De toutes les religions, la religion de l'amour est la plus meurtrière. Si vous en doutez, faites le compte des abominations commises sous l'effet de la passion ou bien en son nom.
Au nombre de ces abominations, il faut inclure celles perpétrées au nom du nationalisme, c'est-à-dire de l'amour immodéré de la patrie. Cette absence de modération est un ressort du nazisme, aussi bien que du communisme soviétique et de la démocratie-chrétienne (idéologies détestables du point de vue patriotique "authentique", c'est-à-dire raisonnable).
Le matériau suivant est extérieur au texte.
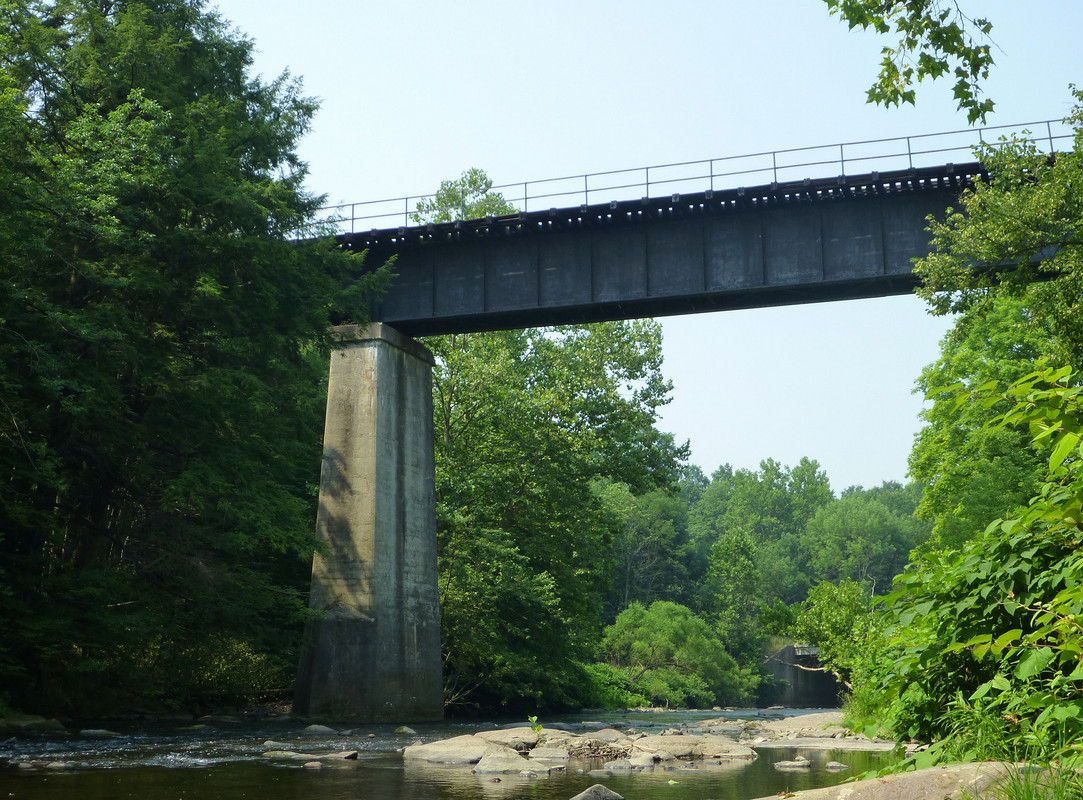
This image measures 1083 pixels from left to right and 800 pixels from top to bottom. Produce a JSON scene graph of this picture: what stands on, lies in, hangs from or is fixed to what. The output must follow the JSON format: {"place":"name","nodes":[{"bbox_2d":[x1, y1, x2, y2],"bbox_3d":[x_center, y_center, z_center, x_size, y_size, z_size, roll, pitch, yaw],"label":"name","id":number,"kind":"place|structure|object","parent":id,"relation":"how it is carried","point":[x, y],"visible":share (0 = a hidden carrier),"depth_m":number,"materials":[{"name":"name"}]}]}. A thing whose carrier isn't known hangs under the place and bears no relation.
{"place":"outdoors","nodes":[
{"label":"outdoors","id":0,"kind":"place"},
{"bbox_2d":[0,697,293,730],"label":"river bank","id":1,"kind":"structure","parent":0,"point":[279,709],"materials":[{"name":"stone"}]},
{"bbox_2d":[0,705,909,799],"label":"river","id":2,"kind":"structure","parent":0,"point":[326,783],"materials":[{"name":"liquid"}]},
{"bbox_2d":[0,714,64,731],"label":"rock","id":3,"kind":"object","parent":2,"relation":"in","point":[32,722],"visible":0.87,"depth_m":23.21,"materials":[{"name":"grey stone"}]},
{"bbox_2d":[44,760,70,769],"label":"rock","id":4,"kind":"object","parent":2,"relation":"in","point":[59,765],"visible":0.77,"depth_m":15.86,"materials":[{"name":"grey stone"}]},
{"bbox_2d":[78,728,120,737],"bbox_3d":[-6.932,5.264,22.875,0.782,0.265,0.596,-3,-11,16],"label":"rock","id":5,"kind":"object","parent":2,"relation":"in","point":[99,731],"visible":0.85,"depth_m":22.73,"materials":[{"name":"grey stone"}]},
{"bbox_2d":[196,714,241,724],"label":"rock","id":6,"kind":"object","parent":2,"relation":"in","point":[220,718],"visible":0.93,"depth_m":28.21,"materials":[{"name":"grey stone"}]},
{"bbox_2d":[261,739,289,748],"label":"rock","id":7,"kind":"object","parent":2,"relation":"in","point":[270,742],"visible":0.76,"depth_m":20.42,"materials":[{"name":"grey stone"}]},
{"bbox_2d":[260,749,359,761],"bbox_3d":[-2.886,4.401,17.925,1.543,0.239,0.653,-3,-11,16],"label":"rock","id":8,"kind":"object","parent":2,"relation":"in","point":[341,756],"visible":0.8,"depth_m":17.80,"materials":[{"name":"grey stone"}]},
{"bbox_2d":[303,761,322,768],"bbox_3d":[-2.580,4.118,16.353,0.301,0.150,0.307,-1,-10,5],"label":"rock","id":9,"kind":"object","parent":2,"relation":"in","point":[315,765],"visible":0.93,"depth_m":16.30,"materials":[{"name":"grey stone"}]},
{"bbox_2d":[303,723,336,733],"bbox_3d":[-3.882,5.788,25.394,0.751,0.306,0.650,-3,-11,16],"label":"rock","id":10,"kind":"object","parent":2,"relation":"in","point":[324,729],"visible":0.91,"depth_m":25.28,"materials":[{"name":"grey stone"}]},
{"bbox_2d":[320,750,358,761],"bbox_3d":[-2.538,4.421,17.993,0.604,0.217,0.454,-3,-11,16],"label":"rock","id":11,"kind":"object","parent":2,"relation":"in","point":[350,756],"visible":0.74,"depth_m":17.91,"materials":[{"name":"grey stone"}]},
{"bbox_2d":[292,323,443,723],"label":"bridge pier","id":12,"kind":"structure","parent":2,"relation":"in","point":[380,388],"materials":[{"name":"grey concrete"}]},
{"bbox_2d":[393,725,417,735],"bbox_3d":[-2.324,5.704,24.930,0.546,0.280,0.580,-3,-11,16],"label":"rock","id":13,"kind":"object","parent":2,"relation":"in","point":[404,729],"visible":0.87,"depth_m":24.84,"materials":[{"name":"grey stone"}]},
{"bbox_2d":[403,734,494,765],"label":"rock","id":14,"kind":"object","parent":2,"relation":"in","point":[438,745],"visible":0.62,"depth_m":18.25,"materials":[{"name":"grey stone"}]},
{"bbox_2d":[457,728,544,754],"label":"rock","id":15,"kind":"object","parent":2,"relation":"in","point":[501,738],"visible":0.52,"depth_m":19.54,"materials":[{"name":"stone"}]},
{"bbox_2d":[471,747,550,775],"bbox_3d":[-0.363,4.079,16.110,0.923,0.390,0.918,-3,-11,16],"label":"rock","id":16,"kind":"object","parent":2,"relation":"in","point":[489,760],"visible":0.91,"depth_m":15.93,"materials":[{"name":"grey stone"}]},
{"bbox_2d":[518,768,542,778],"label":"rock","id":17,"kind":"object","parent":2,"relation":"in","point":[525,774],"visible":0.96,"depth_m":15.22,"materials":[{"name":"grey stone"}]},
{"bbox_2d":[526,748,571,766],"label":"rock","id":18,"kind":"object","parent":2,"relation":"in","point":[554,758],"visible":0.7,"depth_m":17.25,"materials":[{"name":"grey stone"}]},
{"bbox_2d":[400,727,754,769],"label":"rock outcrop","id":19,"kind":"object","parent":2,"relation":"in","point":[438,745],"visible":0.77,"depth_m":18.50,"materials":[{"name":"stone"}]},
{"bbox_2d":[527,715,543,736],"bbox_3d":[-0.069,4.079,18.181,0.278,0.356,0.289,-3,-11,16],"label":"plant","id":20,"kind":"object","parent":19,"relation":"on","point":[532,720],"visible":0.92,"depth_m":18.18,"materials":[{"name":"green plant"}]},
{"bbox_2d":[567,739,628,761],"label":"pile","id":21,"kind":"object","parent":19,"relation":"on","point":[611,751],"visible":0.8,"depth_m":18.23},
{"bbox_2d":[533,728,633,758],"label":"rock","id":22,"kind":"object","parent":2,"relation":"in","point":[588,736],"visible":0.57,"depth_m":19.07,"materials":[{"name":"stone"}]},
{"bbox_2d":[570,784,624,799],"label":"rock","id":23,"kind":"object","parent":2,"relation":"in","point":[608,794],"visible":1,"depth_m":11.73,"materials":[{"name":"grey stone"}]},
{"bbox_2d":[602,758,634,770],"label":"rock","id":24,"kind":"object","parent":2,"relation":"in","point":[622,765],"visible":0.9,"depth_m":16.44,"materials":[{"name":"grey stone"}]},
{"bbox_2d":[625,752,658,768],"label":"rock","id":25,"kind":"object","parent":2,"relation":"in","point":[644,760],"visible":0.8,"depth_m":16.81,"materials":[{"name":"grey stone"}]},
{"bbox_2d":[627,733,757,762],"bbox_3d":[1.864,4.729,19.388,1.895,0.510,1.726,-3,-11,16],"label":"rock","id":26,"kind":"object","parent":2,"relation":"in","point":[727,745],"visible":0.81,"depth_m":19.04,"materials":[{"name":"stone"}]},
{"bbox_2d":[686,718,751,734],"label":"rock","id":27,"kind":"object","parent":2,"relation":"in","point":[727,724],"visible":0.62,"depth_m":28.16,"materials":[{"name":"grey stone"}]},
{"bbox_2d":[773,759,813,768],"bbox_3d":[2.940,4.281,17.103,0.588,0.156,0.376,-3,-11,16],"label":"rock","id":28,"kind":"object","parent":2,"relation":"in","point":[797,763],"visible":0.97,"depth_m":17.01,"materials":[{"name":"grey stone"}]},
{"bbox_2d":[825,761,849,769],"bbox_3d":[3.384,4.232,16.786,0.317,0.158,0.320,-3,-11,16],"label":"rock","id":29,"kind":"object","parent":2,"relation":"in","point":[830,765],"visible":0.93,"depth_m":16.74,"materials":[{"name":"grey stone"}]},
{"bbox_2d":[206,0,1082,487],"label":"sky","id":30,"kind":"structure","parent":0,"point":[929,75],"materials":[{"name":"blue"}]},
{"bbox_2d":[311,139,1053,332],"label":"bridge","id":31,"kind":"structure","parent":0,"point":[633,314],"materials":[{"name":"black metal"}]},
{"bbox_2d":[298,116,1077,235],"bbox_3d":[2.459,-4.411,29.698,24.848,1.222,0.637,-3,-11,16],"label":"bridge railing","id":32,"kind":"object","parent":31,"relation":"on","point":[711,175],"visible":0.54,"depth_m":29.85,"materials":[{"name":"metal"}]},
{"bbox_2d":[764,643,841,706],"label":"concrete wall","id":33,"kind":"structure","parent":0,"point":[781,675],"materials":[{"name":"grey concrete"}]},
{"bbox_2d":[707,710,898,751],"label":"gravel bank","id":34,"kind":"structure","parent":0,"point":[781,724],"materials":[{"name":"grey stone"}]},
{"bbox_2d":[822,0,1001,119],"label":"tree branch","id":35,"kind":"object","parent":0,"point":[927,61],"visible":0.98,"depth_m":8.09,"materials":[{"name":"green plant"}]},
{"label":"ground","id":36,"kind":"structure","parent":0},
{"bbox_2d":[0,0,388,721],"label":"tree","id":37,"kind":"object","parent":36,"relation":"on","point":[137,404],"visible":0.98,"depth_m":24.85,"materials":[{"name":"green plant"}]},
{"bbox_2d":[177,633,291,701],"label":"shrub","id":38,"kind":"object","parent":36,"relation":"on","point":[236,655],"visible":0.51,"depth_m":31.47,"materials":[{"name":"green plant"}]},
{"bbox_2d":[413,167,516,223],"label":"tree","id":39,"kind":"object","parent":36,"relation":"on","point":[474,182],"visible":0.17,"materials":[{"name":"green plant"}]},
{"bbox_2d":[429,316,684,717],"label":"tree","id":40,"kind":"object","parent":36,"relation":"on","point":[454,426],"visible":0.68,"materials":[{"name":"green plant"}]},
{"bbox_2d":[580,661,646,708],"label":"shrub","id":41,"kind":"object","parent":36,"relation":"on","point":[615,673],"visible":0.48,"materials":[{"name":"green plant"}]},
{"bbox_2d":[595,471,696,613],"label":"tree","id":42,"kind":"object","parent":36,"relation":"on","point":[631,552],"visible":0.65,"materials":[{"name":"green plant"}]},
{"bbox_2d":[602,600,758,707],"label":"shrub","id":43,"kind":"object","parent":36,"relation":"on","point":[640,646],"visible":0.92,"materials":[{"name":"green plant"}]},
{"bbox_2d":[705,528,771,671],"label":"tree","id":44,"kind":"object","parent":36,"relation":"on","point":[725,552],"visible":0.91,"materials":[{"name":"green plant"}]},
{"bbox_2d":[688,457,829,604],"label":"tree","id":45,"kind":"object","parent":36,"relation":"on","point":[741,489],"visible":0.74,"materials":[{"name":"green plant"}]},
{"bbox_2d":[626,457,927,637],"label":"tree line","id":46,"kind":"object","parent":36,"relation":"on","point":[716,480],"visible":0.43,"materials":[{"name":"green plant"}]},
{"bbox_2d":[768,579,877,690],"bbox_3d":[7.829,6.610,38.616,3.812,4.063,4.129,0,-10,1],"label":"shrub","id":47,"kind":"object","parent":36,"relation":"on","point":[828,599],"visible":0.65,"depth_m":38.30,"materials":[{"name":"green plant"}]},
{"bbox_2d":[801,480,929,598],"label":"tree","id":48,"kind":"object","parent":36,"relation":"on","point":[850,525],"visible":0.73,"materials":[{"name":"green plant"}]},
{"bbox_2d":[759,761,1078,797],"bbox_3d":[2.166,2.357,7.780,2.747,0.822,1.593,-3,-11,16],"label":"rock","id":49,"kind":"object","parent":36,"relation":"on","point":[873,780],"visible":0.86,"depth_m":7.73,"materials":[{"name":"stone"}]},
{"bbox_2d":[854,364,1082,768],"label":"shrub","id":50,"kind":"object","parent":36,"relation":"on","point":[1012,592],"visible":0.98,"depth_m":9.31,"materials":[{"name":"green plant"}]},
{"bbox_2d":[908,91,1082,545],"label":"tree","id":51,"kind":"object","parent":36,"relation":"on","point":[1072,330],"visible":0.86,"depth_m":21.10,"materials":[{"name":"green plant"}]},
{"bbox_2d":[958,760,1082,799],"label":"grass","id":52,"kind":"structure","parent":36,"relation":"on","point":[1019,789],"materials":[{"name":"green plant"}]}
]}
On devrait tenir l'antisémitisme caractéristique du régime nazi, ou la haine des possédants qui caractérise le régime soviétique pour secondaires en comparaison de la folie meurtrière nationaliste. Si on ne le fait pas, c'est afin de préserver intacte la cupidité qui anime l'Occident. On pointe du doigt l'étincelle populiste, mais on ignore le tonneau de poudre du nationalisme, ou de l'hypernationalisme européen.
Certain philosophe a d'ailleurs souligné la passion amoureuse qui unit les tyrans sanguinaires (Louis XIV, Napoléon, Hitler, Staline...) à leur peuple et à la nation qu'ils dominent ; la cupidité de ces chefs d'Etat est telle qu'elle ne trouve pas à se satisfaire dans les relations sexuelles banales.
La rupture est ici consommée entre la culture occidentale moderne et l'humanisme, puisque ce courant de pensée difficile à cerner précisément implique au minimum la condamnation, sur le plan éthique, de la "passion".
Dans "Roméo & Juliette", Shakespeare fait mieux que condamner l'amour, il en démonte tout le mécanisme, illustrant comment deux jeunes personnes mal instruites peuvent, en étant les jouets de leurs illusions et de la nature (ces deux aspects sont illustrés), se duper mutuellement.
Or on ne peut mieux dissuader contre le poison de l'amour, puisque Shakespeare montre à quel point les amoureux sont passifs et privés de leur libre-arbitre. En effet l'amour a ceci de commun avec le fanatisme religieux qu'il repose sur une idée de la liberté entièrement fausse ou illusoire. Shakespeare procède donc comme un prestidigitateur qui dévoilerait le trucage d'un tour fascinant.
Un autre mérite de la pièce est de souligner combien l'existence des amoureux est vaine, c'est-à-dire macabre. C'est aussi ce que l'on peut déduire du personnage d'Ophélie (dans "Hamlet"). On a pu dire que "L'amour, c'est l'infini mis à la portée des caniches". Or cela peut se dire aussi de la mort, qui dans les sociétés barbares a une connotation et un parfum mystique.